L'idea del Psionic Talent Die mi piace davvero molto ed è un'altra meccanica che apre un potenziale di design enorme in D&D 5e (non mi stupirei, però, se rimanesse sprecato come altre soluzioni, vedasi i Superiority Dice e le Manovre). In linea generale, però, sono d'accordo con @Lord Danarc: mischiare assieme classi magiche e poteri psionici non va bene, perchè estremamente confusionario. Preciso, però: a mio avviso non va bene se queste rimangono il principale e unico modo di accesso alle Arti Psioniche nella 5e (lasciando per un attimo perdere i Talenti).
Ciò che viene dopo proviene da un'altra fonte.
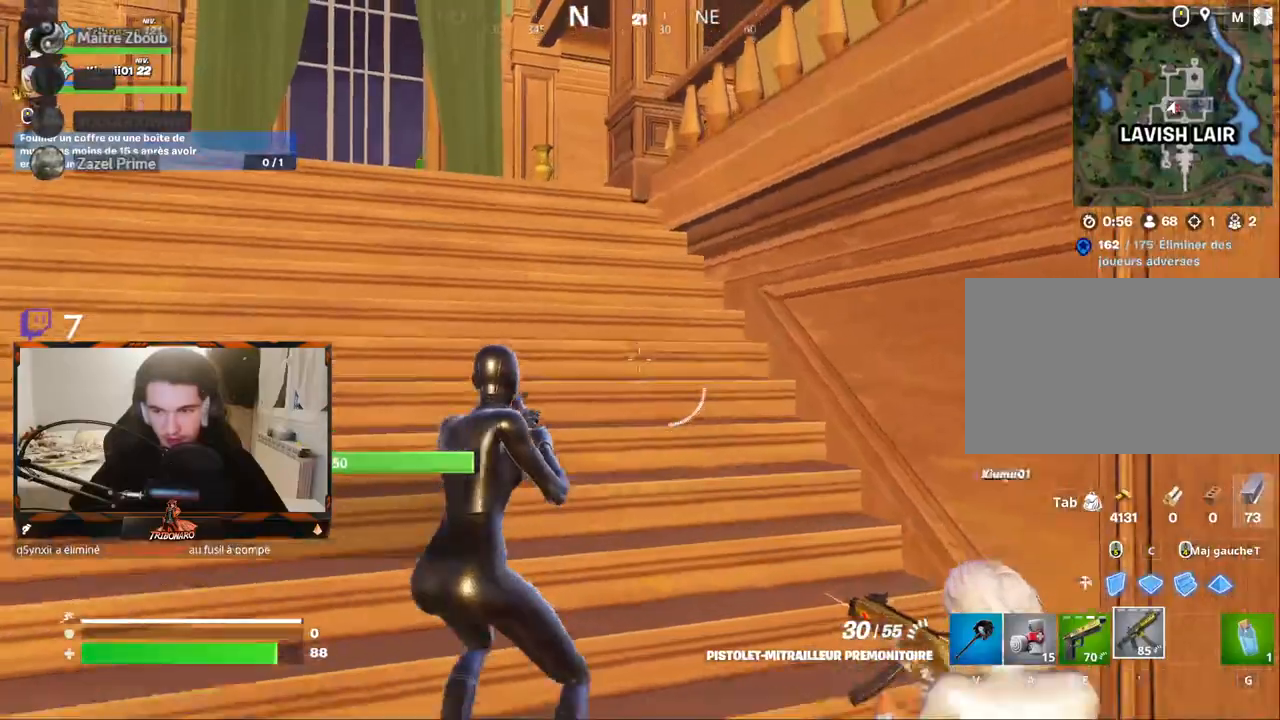
{"keys": ["g", "z"], "mouse": [], "mouse_move": "down-right", "events": [[33, "q", "down"], [83, "x", "up"], [183, "q", "up"], [267, "g", "down"], [417, "g", "up"], [500, "g", "down"]]}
Da un lato, infatti, sono d'accordo con @Ermenegildo2: avere diversi modi per accedere ai poteri magici, tra cui Sottoclassi e Talenti, permette di garantire ai giocatori un ottimo livello di personalizzazione dei loro PG, consentendogli di scegliere strade diverse per ottenere una data cosa. E, quindi, rimane una soluzione pienamente in linea con la logica della 5e.
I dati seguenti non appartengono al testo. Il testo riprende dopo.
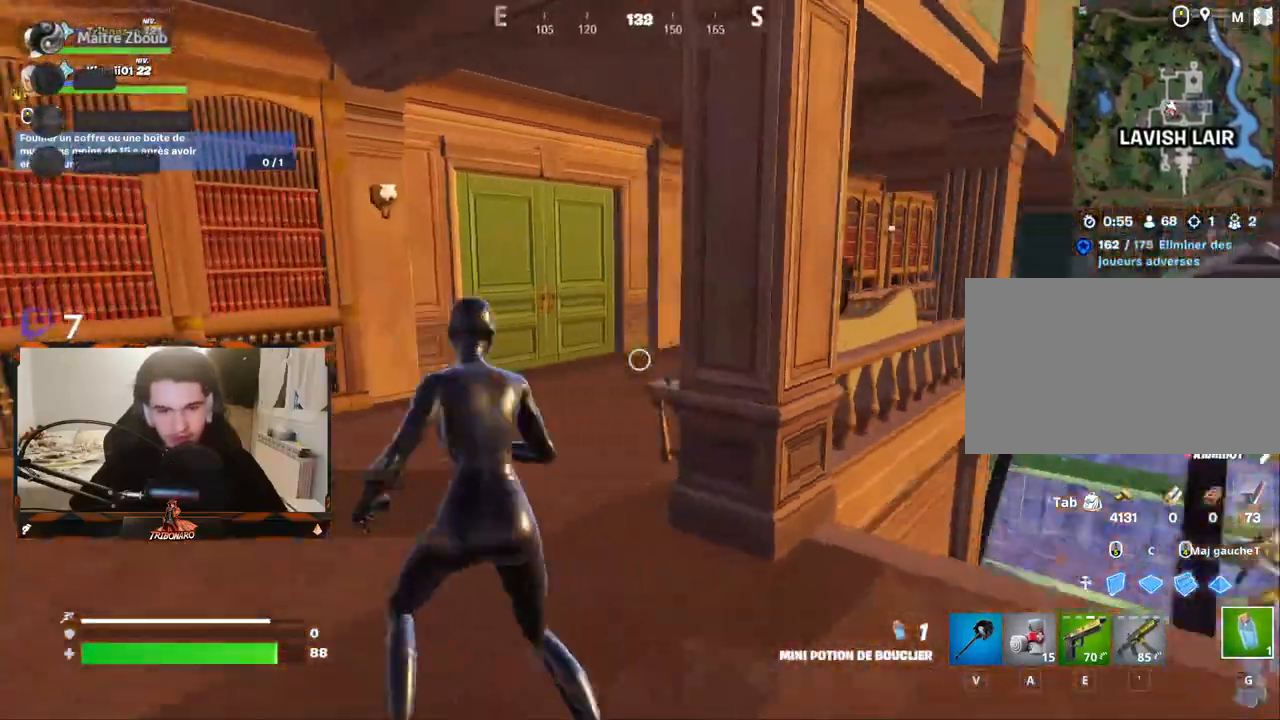
{"keys": ["q", "z"], "mouse": ["left"], "mouse_move": "up-right", "events": [[17, "mouse_left", "up"], [117, "mouse_left", "down"], [217, "mouse_left", "up"], [250, "mouse_left", "down"], [350, "mouse_left", "up"], [450, "mouse_left", "down"]]}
Dall'altro, però, ritengo totalmente sbagliata l'idea di costringere i giocatori a passare attraverso Classi originariamente non-psioniche per poter ottenere le Arti Psioniche. E' un controsenso bello grosso e, peggio, è una scelta di design che - paradossalmente - va a limitare la libertà di personalizzazione dei giocatori. Non solo, infatti, costringi questi ultimi a dover selezionare classi basati su concept ben precisi, magari anche molto distanti da quello del tipico Psionico (lasciamo per un attimo stare la questione "tanto sono solo meccaniche che puoi reskinnare", perché nei Gdr ha la sua parte anche l'ispirazione che si ottiene leggendo i concept base creati dai designer), ma imponi loro di giocare le Arti Psioniche attraverso meccaniche che hanno già una loro logica e un loro funzionamento, pensati per giocare altro: le Classi hanno già le loro altre capacità generali, pensate per necessità differenti, e impongono un ritmo di accesso alle capacità per livello basato anch'esso su necessità differenti. Ne consegue che l'esperienza dello Psionico vissuta attraverso le Sottoclassi non sarà mai completa e pienamente approfondita, ma sarà sempre limitata dalle caratteristiche pregresse delle Classi a cui sono legate e sempre dipendente dalle logiche di queste ultime.
Insomma, va bene creare delle opzioni minori dello Psionico per le varie Sottoclassi, ma queste non possono e non potranno mai sostituire una Classe Psionica pura. Limitare gli Psionici a queste Sottoclassi, infatti, sarebbe un po' come se, per giocare il Paladino, si fosse costretti a usare solamente una Sottoclasse del Chierico.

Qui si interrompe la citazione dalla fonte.